PERGUNTAS A RESPONDER
(A) De acordo com o texto-fonte, de qual poder para qual outro a PEC 215/00 transfere a competência da demarcação de terras indígenas?
(B) Transcreva do texto-fonte o trecho entre "Aos ruralistas, seja" e "o Congresso Nacional.", inclusive.

A
PEC que transfere ao Executivo a demarcação de terras indígenas e
tantos outros projetos tentam favorecer o uso delas pelo agronegócio
Artigo assinado por Dom Erwin Krautler, presidente do Cimi, e Dom Enemésio Lazzaris, presidente da CPT, em resposta a artigo da senadora e presidente da Confederação de Agricultura e Pecuária do Brasil (CNA), Kátia Abreu (PSD-TO)
Aos ruralistas, seja na tribuna do Congresso Nacional ou nos jornais, não há o que os leve mais ao descontrole do que a causa indígena.
Descontrole expresso em uma escalada de recursos contra os direitos desses povos e de comunidades tradicionais garantidos pela Constituição Federal, que está prestes a completar 25 anos.
Um desses recursos é a PEC (proposta de emenda constitucional) 215/00, que transfere a competência da demarcação de terras indígenas do Poder Executivo para o Congresso Nacional.
Essa PEC, segundo nota técnica do Ministério Público Federal (MPF), afronta "cláusulas pétreas da Constituição da República" e viola o núcleo essencial de direitos fundamentais. Fere a divisão dos Poderes e anula o direito originário à terra, sendo a demarcação ato administrativo, segundo os juristas Carlos Frederico Marés e Dalmo de Abreu Dallari.
À PEC 215, somam-se dezenas de outros projetos de lei, que tentam impedir o reconhecimento de terras indígenas e favorecer o uso delas pelo agronegócio.

EXTRATO DE DADOS
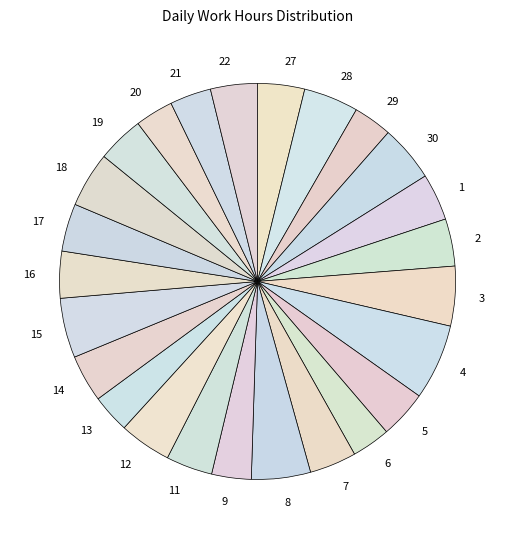

Does any single category account for the majority?

No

RESPOSTAS ESPERADAS
(A) Do Poder Executivo para o Congresso Nacional.

(B)
Aos ruralistas, seja na tribuna do Congresso Nacional ou nos jornais, não há o que os leve mais ao descontrole do que a causa indígena.
Descontrole expresso em uma escalada de recursos contra os direitos desses povos e de comunidades tradicionais garantidos pela Constituição Federal, que está prestes a completar 25 anos.
Um desses recursos é a PEC (proposta de emenda constitucional) 215/00, que transfere a competência da demarcação de terras indígenas do Poder Executivo para o Congresso Nacional.